→ EXERCISE DIRECTIONS
Search the data for the string "przycisk" and copy each line in which it appears.

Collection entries
——

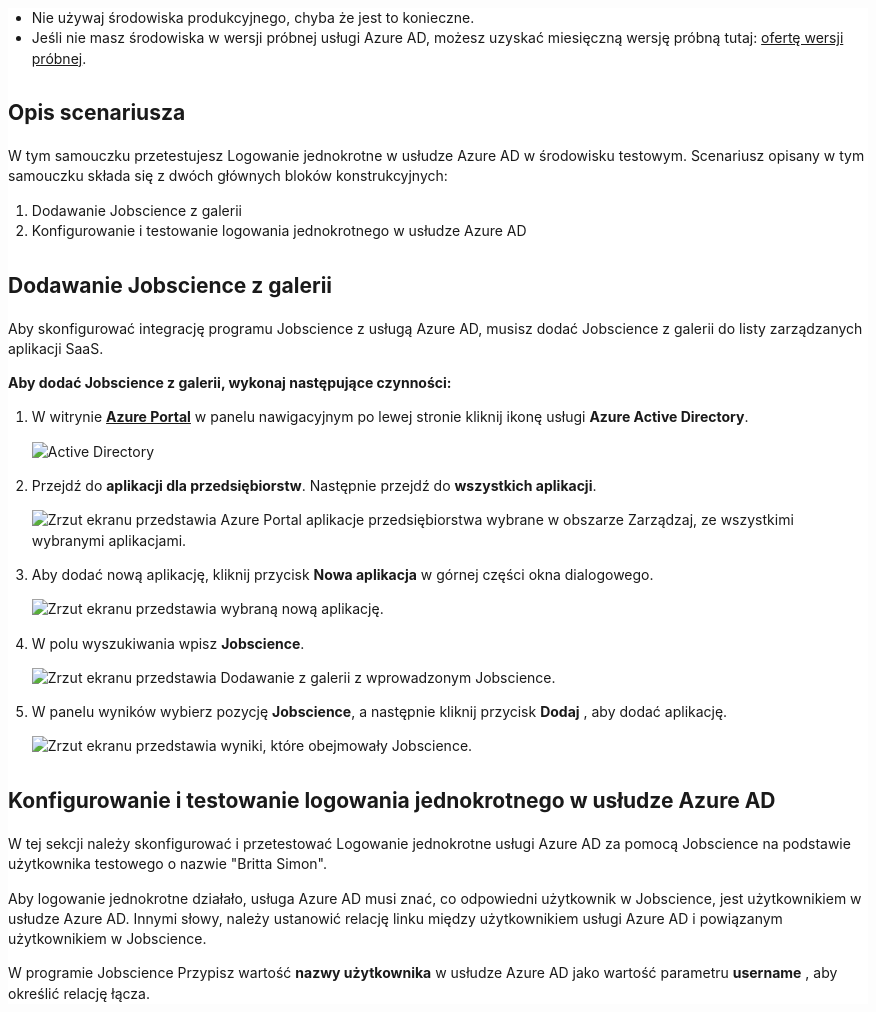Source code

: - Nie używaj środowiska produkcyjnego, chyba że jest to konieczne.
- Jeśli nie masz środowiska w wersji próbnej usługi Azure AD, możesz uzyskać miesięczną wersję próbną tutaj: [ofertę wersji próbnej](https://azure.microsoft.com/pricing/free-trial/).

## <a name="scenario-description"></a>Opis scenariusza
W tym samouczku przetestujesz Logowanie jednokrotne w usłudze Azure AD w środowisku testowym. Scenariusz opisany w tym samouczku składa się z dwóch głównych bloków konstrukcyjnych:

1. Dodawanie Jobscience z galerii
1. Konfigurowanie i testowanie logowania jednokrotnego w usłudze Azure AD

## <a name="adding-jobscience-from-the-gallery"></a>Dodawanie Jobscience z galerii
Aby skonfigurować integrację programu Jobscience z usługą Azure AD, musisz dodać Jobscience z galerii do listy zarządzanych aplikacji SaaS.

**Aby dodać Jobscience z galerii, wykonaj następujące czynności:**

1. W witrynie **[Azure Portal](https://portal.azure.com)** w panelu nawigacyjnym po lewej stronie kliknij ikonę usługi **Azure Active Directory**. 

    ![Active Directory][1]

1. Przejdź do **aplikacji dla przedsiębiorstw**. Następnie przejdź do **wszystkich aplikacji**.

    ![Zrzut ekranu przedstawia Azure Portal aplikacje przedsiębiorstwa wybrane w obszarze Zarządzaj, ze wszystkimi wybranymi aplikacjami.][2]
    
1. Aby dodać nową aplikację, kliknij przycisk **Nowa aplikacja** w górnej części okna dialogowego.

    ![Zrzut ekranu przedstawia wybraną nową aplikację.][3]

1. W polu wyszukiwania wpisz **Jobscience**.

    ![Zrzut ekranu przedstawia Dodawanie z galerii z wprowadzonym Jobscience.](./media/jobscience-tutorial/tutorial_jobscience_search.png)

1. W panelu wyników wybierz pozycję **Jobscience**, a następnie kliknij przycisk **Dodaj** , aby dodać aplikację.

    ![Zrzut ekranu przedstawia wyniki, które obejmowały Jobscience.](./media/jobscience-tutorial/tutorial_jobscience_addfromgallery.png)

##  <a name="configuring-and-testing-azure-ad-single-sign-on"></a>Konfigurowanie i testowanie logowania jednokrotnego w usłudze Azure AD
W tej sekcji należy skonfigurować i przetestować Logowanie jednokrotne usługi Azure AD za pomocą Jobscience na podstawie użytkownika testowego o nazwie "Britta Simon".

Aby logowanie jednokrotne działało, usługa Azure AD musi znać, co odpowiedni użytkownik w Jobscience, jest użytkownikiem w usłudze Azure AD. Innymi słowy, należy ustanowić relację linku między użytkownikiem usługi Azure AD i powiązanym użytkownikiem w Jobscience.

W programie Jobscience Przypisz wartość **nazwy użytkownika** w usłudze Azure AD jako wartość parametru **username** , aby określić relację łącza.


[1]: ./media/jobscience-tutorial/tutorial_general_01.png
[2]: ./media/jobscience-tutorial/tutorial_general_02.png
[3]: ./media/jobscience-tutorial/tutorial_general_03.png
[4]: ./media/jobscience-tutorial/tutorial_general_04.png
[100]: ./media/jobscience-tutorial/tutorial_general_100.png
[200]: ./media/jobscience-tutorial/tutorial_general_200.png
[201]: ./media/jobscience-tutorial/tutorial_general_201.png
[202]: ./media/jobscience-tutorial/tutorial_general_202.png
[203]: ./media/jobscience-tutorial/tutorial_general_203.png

——

→ RESULT
1. Aby dodać nową aplikację, kliknij przycisk **Nowa aplikacja** w górnej części okna dialogowego.
1. W panelu wyników wybierz pozycję **Jobscience**, a następnie kliknij przycisk **Dodaj** , aby dodać aplikację.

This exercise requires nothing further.